In fact, the university will absorb through operational reductions and effiiencies $39 million of the $67 million proposed in the governor's budget.

This burden will not be offset by tuition, and I have presented this proposal to the regents.

In fact the University of Arizona will continue to offset reductions through innovation, efficiency increases, unit and production reductions and consolidations.

So the tuition proposal presented here depends on the use of efficiency and the university reserves to mitigate the need for larger tuition increases.

We must use our reserves to sustain the quality of the university as well as cover increases in operating costs that come at a time of increased enrollment and student/family demand for accessibility concurrent with a decrease in support from the state.

Our propsal also includes a substantial ongoing commitment to financial aid that ensures a UA degree is available to every qualified student in our state.

With the approval of this tuition proposal, the University of Arizona commits to maintaining our dollar investment in financial aid at the current level, including the regents' set aside of 17 percent for need-based aid.

Most importantly, the differentiation of the University of Arizona comes through the undergraduate, graduate and professional degree programs focusing...

[Technical difficulties here cause Shelton to have to repeat the first portion of his presentation for regents listening by simulcast at other campus locations around the state.]

Specifically, for FY '12 we are proposing a $1,500 annual tuition increase for all resident students on the UA main campus. The tuition increase for resident students at UA South would be $1,200, consistent with the university's practice and the regents' system enterprise philosophy that differentiated, lower cost options are available to students seeking a University of Arizona degree.

We will continue to enroll a considerable number of out-of-state students and they will be enrolled at a higher tuition rate. We are proposing specifically an out-of-state undergraduate tuition rate of $24,573 this year.  You can see the details in the charts.

In addition to the tuition proposals, we propose an increase of $150 in the student health, wellness and recreation fee. This reflects the second year of a two-phase implementation, an implementation that we discussed a year ago and broke into two separate requests.

This increase for this fee has been unanimously endorsed by the health and recreation student fees advisory board.

The second mandatory fee we're requesting is a two-year phased approach, again a two-year approach, for increasing the student information technology fee.

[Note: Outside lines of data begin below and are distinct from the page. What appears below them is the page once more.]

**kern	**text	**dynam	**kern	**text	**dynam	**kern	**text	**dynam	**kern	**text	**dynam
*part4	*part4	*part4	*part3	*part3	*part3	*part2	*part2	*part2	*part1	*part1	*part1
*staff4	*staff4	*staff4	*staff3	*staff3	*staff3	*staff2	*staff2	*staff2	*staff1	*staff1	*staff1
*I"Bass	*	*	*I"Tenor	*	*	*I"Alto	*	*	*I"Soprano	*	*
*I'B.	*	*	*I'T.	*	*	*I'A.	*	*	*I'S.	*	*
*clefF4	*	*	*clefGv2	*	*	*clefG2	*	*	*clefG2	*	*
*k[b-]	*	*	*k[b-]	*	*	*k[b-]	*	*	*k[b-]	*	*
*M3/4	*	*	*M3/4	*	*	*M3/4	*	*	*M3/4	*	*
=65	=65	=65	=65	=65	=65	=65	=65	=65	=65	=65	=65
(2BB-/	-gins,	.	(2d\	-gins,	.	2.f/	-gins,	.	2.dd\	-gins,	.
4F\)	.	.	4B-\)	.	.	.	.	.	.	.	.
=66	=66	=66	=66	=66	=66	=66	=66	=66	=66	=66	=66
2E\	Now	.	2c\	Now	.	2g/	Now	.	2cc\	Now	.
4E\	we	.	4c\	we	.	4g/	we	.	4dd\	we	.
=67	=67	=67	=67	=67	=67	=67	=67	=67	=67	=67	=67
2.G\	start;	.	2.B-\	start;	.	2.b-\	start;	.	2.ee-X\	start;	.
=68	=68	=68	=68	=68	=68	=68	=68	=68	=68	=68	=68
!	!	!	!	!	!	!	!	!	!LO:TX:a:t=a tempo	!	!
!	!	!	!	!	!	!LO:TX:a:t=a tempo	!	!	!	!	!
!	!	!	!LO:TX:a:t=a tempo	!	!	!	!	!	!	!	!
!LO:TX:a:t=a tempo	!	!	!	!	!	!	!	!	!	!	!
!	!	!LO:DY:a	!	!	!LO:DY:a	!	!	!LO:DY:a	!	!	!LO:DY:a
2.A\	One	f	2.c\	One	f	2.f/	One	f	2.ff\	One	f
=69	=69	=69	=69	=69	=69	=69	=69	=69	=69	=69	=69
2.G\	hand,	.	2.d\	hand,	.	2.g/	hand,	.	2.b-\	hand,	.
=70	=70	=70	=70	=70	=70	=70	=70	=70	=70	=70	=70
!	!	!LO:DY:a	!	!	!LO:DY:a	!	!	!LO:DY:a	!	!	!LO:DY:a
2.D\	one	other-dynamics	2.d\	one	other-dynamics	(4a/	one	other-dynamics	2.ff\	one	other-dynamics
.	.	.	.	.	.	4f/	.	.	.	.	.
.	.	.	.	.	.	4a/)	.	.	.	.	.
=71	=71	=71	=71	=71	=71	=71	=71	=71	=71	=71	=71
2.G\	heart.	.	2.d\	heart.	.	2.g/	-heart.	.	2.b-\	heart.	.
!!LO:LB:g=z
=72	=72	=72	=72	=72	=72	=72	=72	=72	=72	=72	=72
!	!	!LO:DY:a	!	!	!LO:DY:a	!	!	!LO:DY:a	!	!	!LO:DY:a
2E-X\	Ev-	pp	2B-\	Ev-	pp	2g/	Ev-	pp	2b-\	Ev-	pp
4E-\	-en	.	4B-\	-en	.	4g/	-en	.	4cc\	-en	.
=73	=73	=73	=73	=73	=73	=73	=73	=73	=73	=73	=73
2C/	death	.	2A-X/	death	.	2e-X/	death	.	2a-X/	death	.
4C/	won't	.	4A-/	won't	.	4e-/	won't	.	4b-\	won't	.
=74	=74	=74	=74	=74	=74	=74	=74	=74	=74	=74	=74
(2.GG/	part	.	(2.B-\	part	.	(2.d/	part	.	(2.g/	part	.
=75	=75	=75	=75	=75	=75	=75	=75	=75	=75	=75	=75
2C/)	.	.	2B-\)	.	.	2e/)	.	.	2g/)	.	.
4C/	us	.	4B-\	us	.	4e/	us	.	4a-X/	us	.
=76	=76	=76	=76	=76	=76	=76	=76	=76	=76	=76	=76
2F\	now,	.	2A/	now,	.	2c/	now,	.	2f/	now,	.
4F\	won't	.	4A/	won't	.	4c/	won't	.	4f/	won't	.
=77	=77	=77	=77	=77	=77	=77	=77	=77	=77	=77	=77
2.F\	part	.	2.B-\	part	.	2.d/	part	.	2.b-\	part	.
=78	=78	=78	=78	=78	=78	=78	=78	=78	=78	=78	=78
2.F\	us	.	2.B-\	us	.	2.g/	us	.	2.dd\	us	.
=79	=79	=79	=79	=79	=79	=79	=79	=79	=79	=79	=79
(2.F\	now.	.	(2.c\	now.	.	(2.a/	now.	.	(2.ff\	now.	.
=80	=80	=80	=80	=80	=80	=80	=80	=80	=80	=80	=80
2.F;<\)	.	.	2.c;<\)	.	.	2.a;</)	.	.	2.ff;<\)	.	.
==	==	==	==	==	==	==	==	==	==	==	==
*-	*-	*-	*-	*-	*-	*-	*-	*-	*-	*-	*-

It was increased last year and for FY '12 the proposed increase of $125 wolud be directed toward IT costs that support the student experiences.

Selected differential tuition program fees for proposals for professionally accredited programs and a small number of class fees are also being presented at the meeting next month along with the College of Medicine's tuition proposal that would put resident and non-resident tuition for medical students at the median of peer institutions.

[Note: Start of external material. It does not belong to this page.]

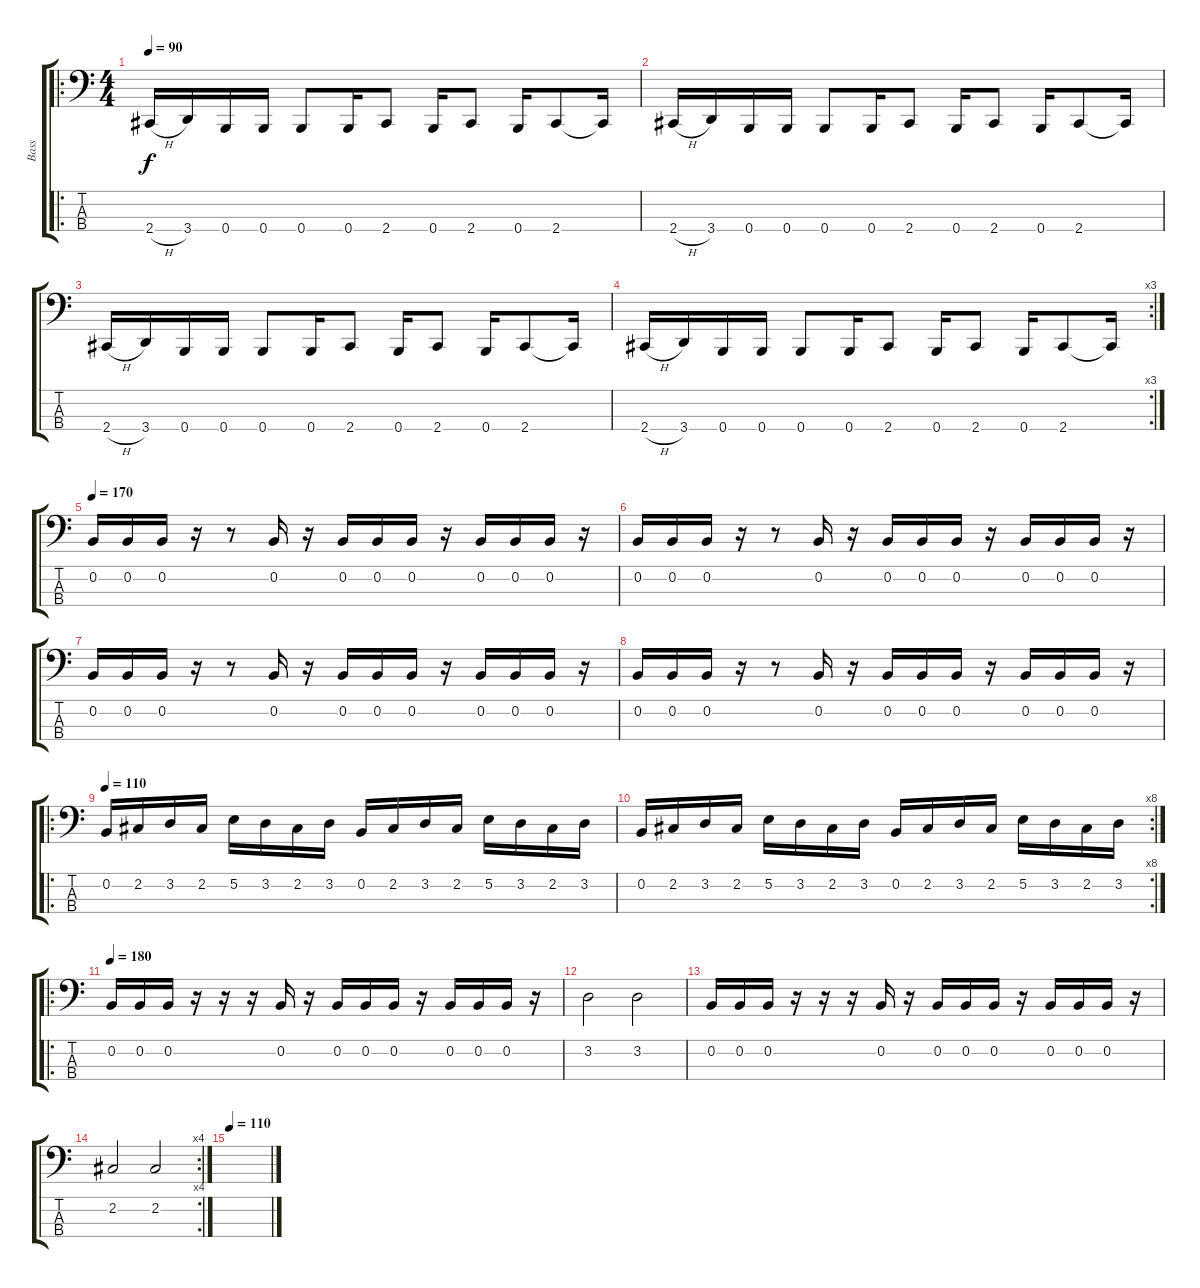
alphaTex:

Finally I note that with the March 15 release of the state senate budget proposal for FY '12, the University of Arizona would sustain not a $67 million cut but a $92 million cut. And this tuition proposal presented in our memo and this evening does not account for this additional $25 million reduction.

To put it in context, the state senate's proposal would take this institution back to the funding level of more than 20 years ago.

Thank you for allowing me to present this overview of our proposals."